### What you will do
[a] In the Ben Lomond passage, what elevation is given for the peak of "The Two Brothers"?
[b] Summarize the Ben Lomond passage in two sentences.
[c] List every date, year, or decade mentioned in the Ben Lomond passage, in the order they appear.
### Excerpted passage ###
Ben Lomond Village is at 1,370 m elevation, making it the highest inhabited locality in Australia. As such, even though it is located only a few hours' drive from the Queensland border, it receives occasional falls of snow in Winter. Overlooking the village are mountains known as "The Two Brothers", which have a peak elevation of 1,508 metres.

==History==
The name Ben Lomond originated from Ben Lomond in Scotland.

In 1848, the Manooan (Marowan) run of 17000 acre had the Ben Lomond Range as its southern boundary. In the 1860s there was a station named Ben Lomond which had been robbed by Captain Thunderbolt, who frequented the region. The slow climb and timber on the Ben Lomond Range proved an ideal place for the robbery of coaches and travellers.

The to section of the Main North railway Line, which included Ben Lomond, opened on 19 August 1884. At 1363 m, Ben Lomond railway station was the highest railway station in New South Wales until the Skitube opened in 1987. Ben Lomond railway station closed on 10 December 1985, followed by the Dumaresq-Glen Innes section on 3 October 1993.
### Stored data ###
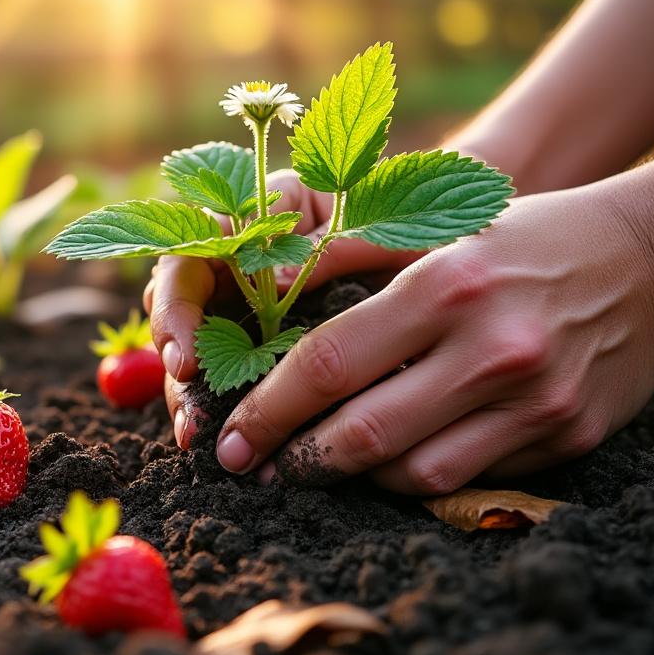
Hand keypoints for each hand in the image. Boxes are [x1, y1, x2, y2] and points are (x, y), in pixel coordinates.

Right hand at [145, 169, 422, 448]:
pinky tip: (233, 440)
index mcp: (266, 213)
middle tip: (192, 421)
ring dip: (195, 395)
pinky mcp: (278, 349)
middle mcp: (249, 258)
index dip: (176, 306)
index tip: (188, 358)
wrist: (477, 257)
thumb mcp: (397, 230)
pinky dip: (230, 407)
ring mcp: (260, 304)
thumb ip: (334, 245)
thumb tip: (274, 288)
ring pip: (203, 349)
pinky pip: (239, 377)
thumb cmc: (441, 229)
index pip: (192, 250)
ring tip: (201, 438)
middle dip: (179, 368)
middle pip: (185, 309)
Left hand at [215, 157, 653, 493]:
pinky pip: (472, 478)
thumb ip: (340, 253)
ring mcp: (537, 401)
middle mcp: (492, 350)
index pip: (331, 364)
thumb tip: (257, 283)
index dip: (270, 411)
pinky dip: (422, 475)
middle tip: (260, 471)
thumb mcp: (437, 224)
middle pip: (366, 435)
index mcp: (447, 286)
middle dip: (298, 461)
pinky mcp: (569, 437)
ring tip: (323, 463)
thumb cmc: (523, 238)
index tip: (233, 441)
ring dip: (357, 478)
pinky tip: (395, 459)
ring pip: (416, 474)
###
### Outputs in order
[a] 1,508 metres

[b] Ben Lomond Village lies at 1,370 m, making it the highest inhabited locality in Australia, and it occasionally gets winter snow. The name comes from Ben Lomond in Scotland, and the area's history includes Captain Thunderbolt robbing a station there in the 1860s and a railway station that was the highest in New South Wales until 1987 and closed in 1985.

[c] 1848; the 1860s; 19 August 1884; 1987; 10 December 1985; 3 October 1993